Well, I have to say my experiences differ. Flying for me is not an option as I have a dog ( I know you love them ) and carry kayaks, bikes etc. I can buy multi trip carnets on the Dover-Calais route which, though they are not significantly cheaper, make travel far more flexible as you do not need to plan for delays - if you miss a boat just get the next in an hour or so rather than pay a hefty extra to travel the next day. You can also depart at a time that suits you - not the ferry company. Since I started crossing to France 20 years ago the Western Channel crossings have steadily risen in price against Dover-Calais while vehicles have become more economical. Unless you are nervous of driving or see being on the ferry as enjoyable, which I certainly don't - cabin or not, I can see no advantage of the longer crossings.


----------



## anjou (Dec 29, 2013)

I am on that ferry on new years day ! I shall sleep on the long seats in the cafe,got my return crossing with a very large Iveco van for £109 ! bargin. Going to France for a month to do some work on my house in the loire valley and on my van, good time to leave the Uk for a bit me thinks !


----------



## antiquesam (Dec 29, 2013)

[No message]


----------



## antiquesam (Dec 29, 2013)

I still don't see what difference that makes other than I have more experience of the shortcomings


----------



## Tezza33 (Dec 29, 2013)

I still love driving and I only like short Ferry rides and dislike tunnels so no contest for me, I love France so every extra minute I spend there is worthwhile and a night spent on a French Aire is far better than one on a Ferry.


----------



## witzend (Dec 30, 2013)

Sleeping on Ferry Car Deck not a good idea see this link to Runnachs post from yesterday


http://www.wildcamping.co.uk/forums/off-topic-chat/33870-fire-ferry.html





Ferry Fire: Man Arrested Over Suspected Arson


----------



## Deleted member 25439 (Dec 30, 2013)

I wouldn't dream of sleeping in the van.  Those lorries have been known to move in rough seas, I just wouldn't risk being squashed.  That said I did sleep in my car on the very first ferry crossing I ever did.  I had no idea that it was not allowed.  I put my head down and slept for about 12 hours,  but I was young and needed the sleep.


----------



## antiquesam (Dec 30, 2013)

There are a lot of large horseboxes travel on the Western Channel routes and they open the back of the vehicle up and come down to tend them during the crossing.

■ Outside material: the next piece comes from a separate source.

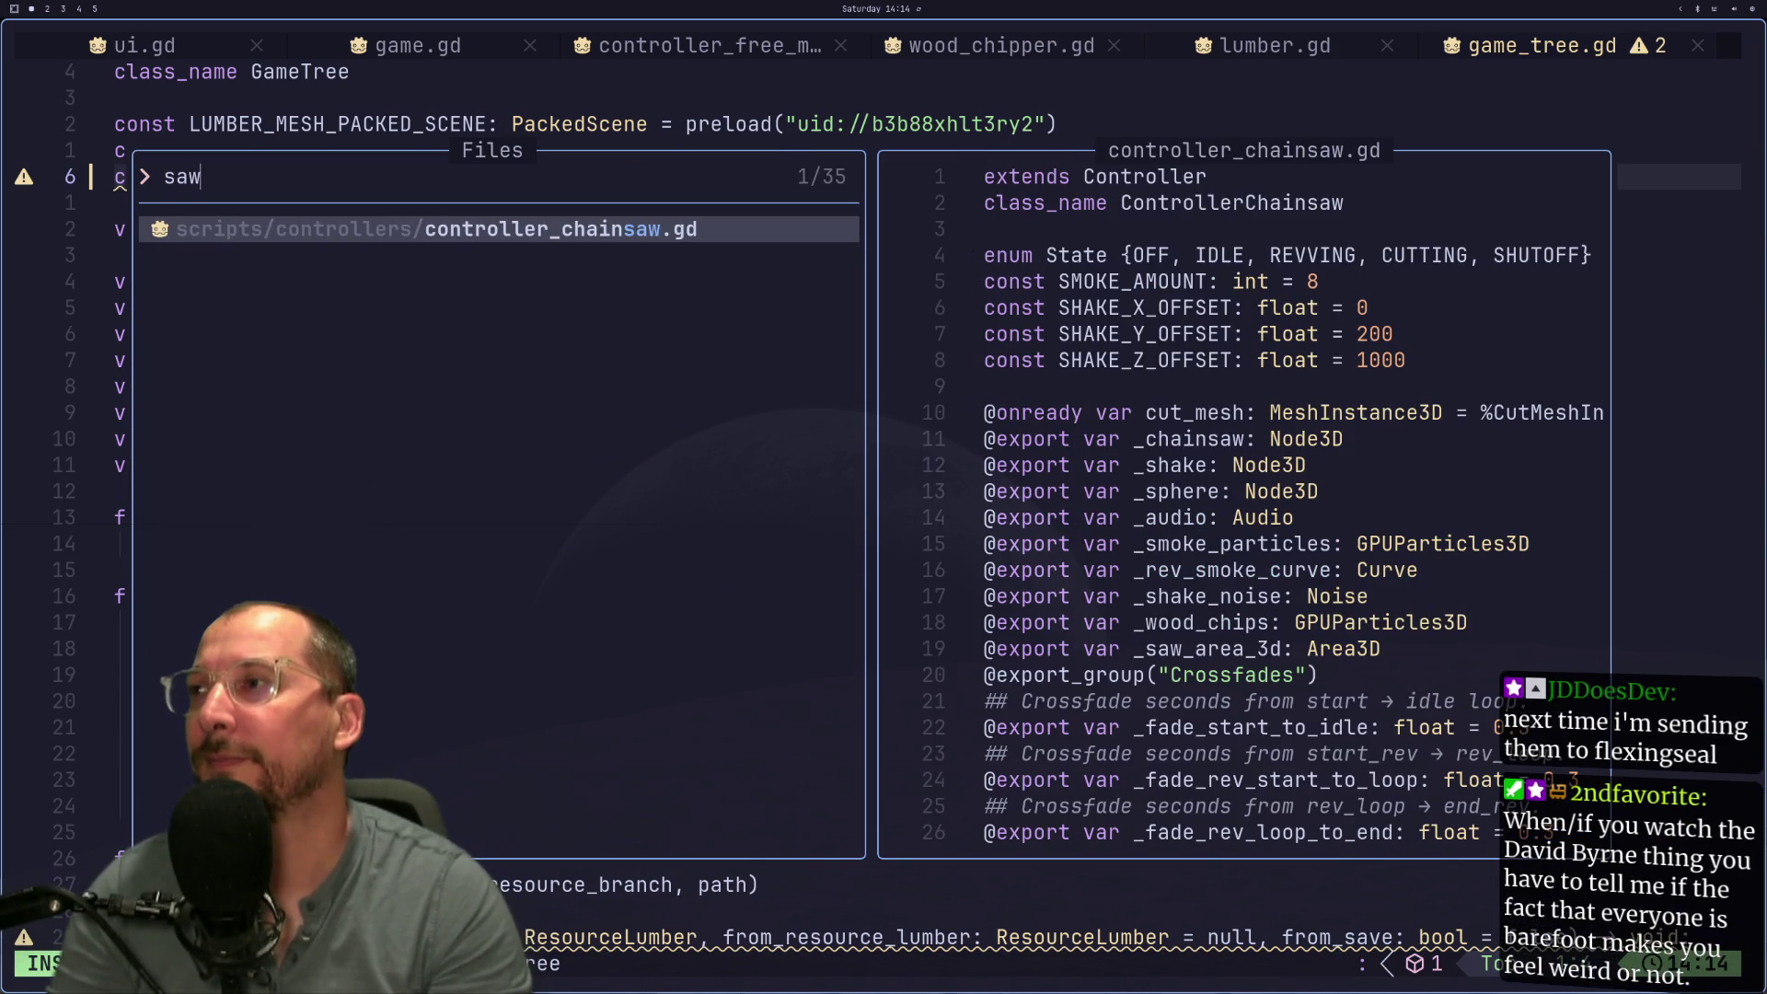
pyautogui.press('Return')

Those horses are damned noisy b*gg*rs.


----------



## barryd (Dec 30, 2013)

Wrong all of you!  What you need to do is beat the drunks at their own game.  Last long ferry trip I did was a boys trip to Shetland from Aberdeen which takes 12 hours.  Did we book cabins?  Did we hell.  No.  The evening started with a few beers on the top deck followed by a session in the bar where I ended up playing guitar in an REM tribute band that were on their way to a festival.  This went on until 4am when the last person collapsed.  I then snuck into the club lounge which was empty for 2 hours kip before nearly missing getting off the ferry as nobody could find me and when they did wake me.

Happy days

IT was the same when we all used to meet up and Holyhead and go to IReland on the midnight ferry.  What I find funny is the crowd that spread out on the sofas at 6pm in the afternoon, claiming their space and pretending to be asleep.  Whats that about!


----------



## Siimplyloco (Dec 31, 2013)

Nowadays it takes me all night to do, what I used to do all night: if at all that is....
John


----------



## n brown (Dec 31, 2013)

kid's play area on night crossings,entirely made of foam rubber,very comfy


----------



## barryd (Dec 31, 2013)

Yes you might have a point there.  The Shetland trip was about 8 years ago and even then at the tender age of 39 I seem to remember it took me 2 whole days to recover.  Its still fun trying to keep up with the younguns and I can still do it but at a price!


----------